As Chinese people celebrate the 72nd anniversary of the founding of the PRC, Jiang Longfei's article sheds light on the history of China's national anthem. The film Children of Troubled Times (《风云儿女》 fēng yún ér nǚ) tells a story about the resistance to Japanese invasion. The theme song of this movie, March of the Volunteers (《义勇军进行曲》 yì yǒng jūn jìn xíng qǚ), was adopted as the provisional national anthem on September 27, 1949, just a few days before the PRC's Founding Ceremony. After the outbreak of the September 18 Incident (九一八事变 jiǔ yī bā shì biàn) in 1931 and the Shanghai Incident (淞沪抗战 sōng hù kàng zhàn) in 1932, China's very existence was at stake. In early 1934, Chinese patriots formed an Anti -Japanese Volunteer Army to oppose Japan's invasion.

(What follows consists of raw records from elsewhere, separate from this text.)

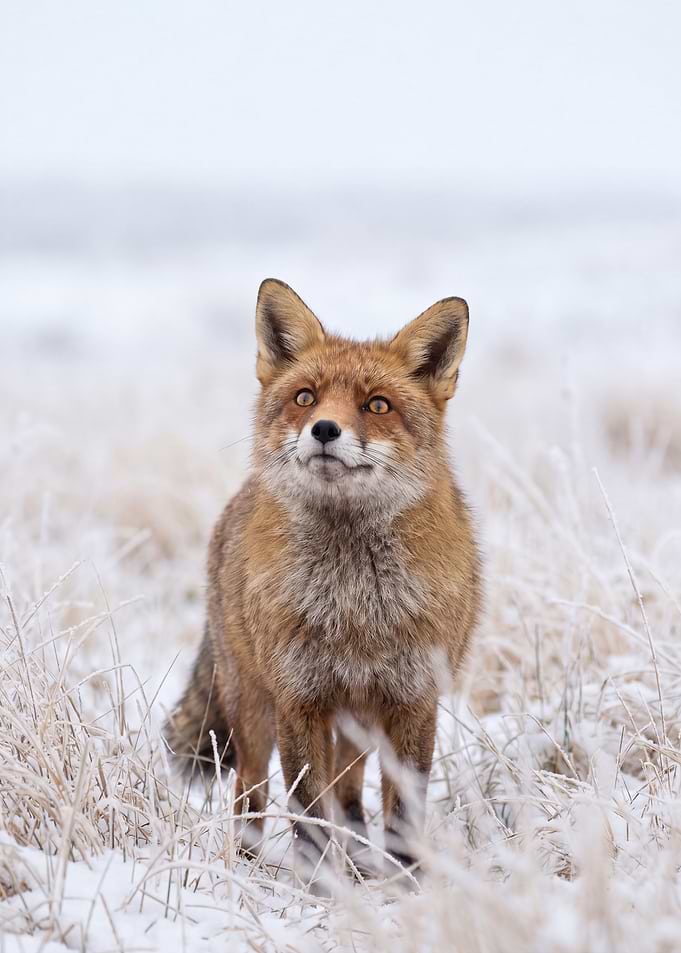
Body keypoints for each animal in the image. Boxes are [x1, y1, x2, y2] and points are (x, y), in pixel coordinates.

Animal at [165, 278, 482, 882]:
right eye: (306, 398)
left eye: (377, 405)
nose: (325, 430)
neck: (354, 604)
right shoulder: (300, 701)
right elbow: (309, 813)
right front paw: (321, 885)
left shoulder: (412, 701)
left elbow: (401, 812)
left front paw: (407, 884)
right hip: (256, 711)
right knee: (250, 791)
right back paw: (247, 867)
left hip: (356, 727)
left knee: (352, 797)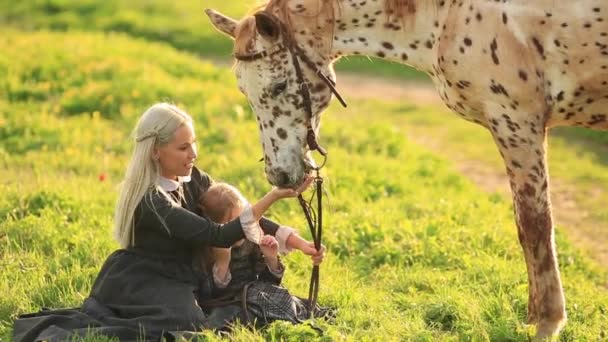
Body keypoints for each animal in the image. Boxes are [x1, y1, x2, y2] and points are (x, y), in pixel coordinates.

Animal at [205, 0, 608, 338]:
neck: (449, 15)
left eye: (278, 86)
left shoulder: (517, 123)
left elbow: (535, 225)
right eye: (245, 92)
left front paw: (547, 323)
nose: (279, 175)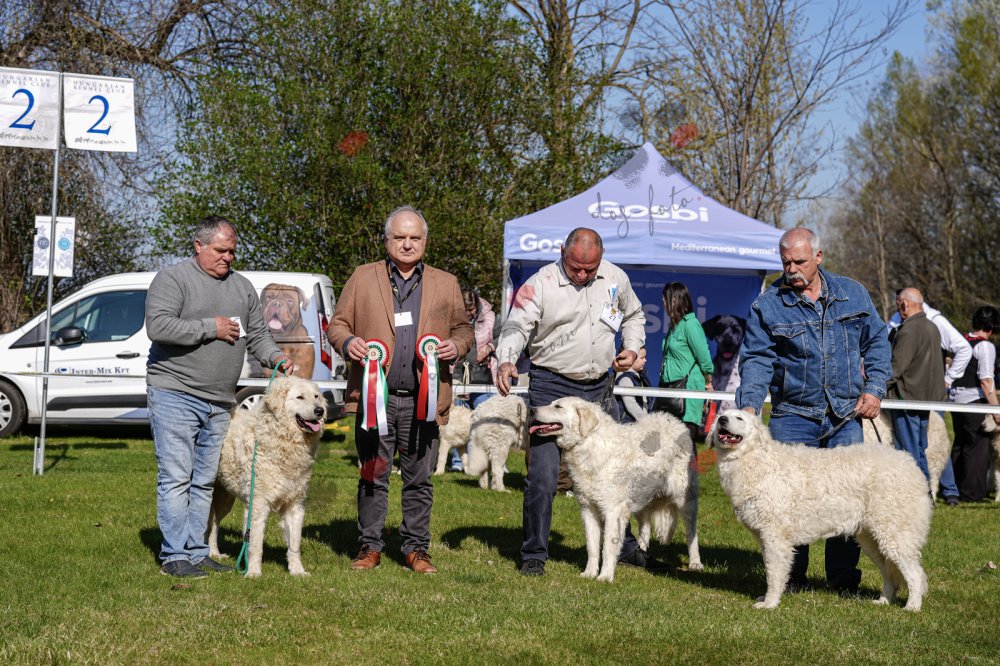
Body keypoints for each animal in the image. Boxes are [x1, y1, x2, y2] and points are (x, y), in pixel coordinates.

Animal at [208, 376, 327, 577]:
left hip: (225, 499)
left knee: (214, 523)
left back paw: (215, 553)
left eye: (316, 396)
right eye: (300, 397)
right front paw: (253, 573)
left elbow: (295, 544)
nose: (320, 410)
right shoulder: (257, 505)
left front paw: (298, 572)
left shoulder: (295, 505)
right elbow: (255, 545)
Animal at [531, 397, 702, 581]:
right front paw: (589, 573)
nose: (532, 409)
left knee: (692, 532)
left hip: (685, 499)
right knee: (645, 527)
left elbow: (607, 547)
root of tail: (677, 422)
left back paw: (695, 563)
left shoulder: (613, 511)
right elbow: (592, 546)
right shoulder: (588, 509)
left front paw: (605, 577)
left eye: (558, 406)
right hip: (642, 496)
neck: (587, 444)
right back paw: (642, 552)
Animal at [710, 409, 930, 611]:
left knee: (915, 574)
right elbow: (772, 570)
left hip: (894, 535)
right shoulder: (765, 537)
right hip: (872, 539)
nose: (722, 420)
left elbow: (773, 574)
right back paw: (883, 601)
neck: (754, 458)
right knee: (889, 573)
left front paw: (769, 603)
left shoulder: (775, 537)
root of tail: (911, 466)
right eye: (722, 415)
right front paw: (768, 599)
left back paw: (912, 606)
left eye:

The CPC Shanghai underground organizations founded Diantong Film Company to produce left-wing films aimed at supporting the anti-Japanese movement. After completing the draft for the film, playwright Tian Han (田汉) was arrested by the Kuomintang on charges of "propagating communism." While in prison, he wrote the lyrics of the theme song on a cigarette pack. These words were clandestinely taken out of the prison by his comrade. When composer Nie Er (聂耳) saw the song, he recalled an experience he witnessed on the frontlines of battle against the Japanese. He was inspired to compose the song and completed the draft in one sitting. Sadly, Nie drowned while in exile in Japan at the young age of 23. A grand memorial was held for him by Diantong Film Company on August 16, 1935. The song was finally named March of the Volunteers as Zhu Qinglan (朱庆澜), organizer of the Northeastern Army Volunteer Support Society and investor of the film, added "volunteers" to the original title. Avshalomov, a Soviet composer living in Shanghai at that time, was invited to orchestrate it. Accompanied by trumpets and snare drums, the impassioned melody created by Avshalomov was played at the beginning of the film, greatly inspiring the audiences with the spirit of struggle. From the very first premiere of Children of Trouble Times (1935) to the establishment of the provisional anthem (1949) and the song's inclusion in the Constitution (2004), March of the Volunteers has journeyed the trials and tribulations of the Chinese nation and encapsulates the national spirit.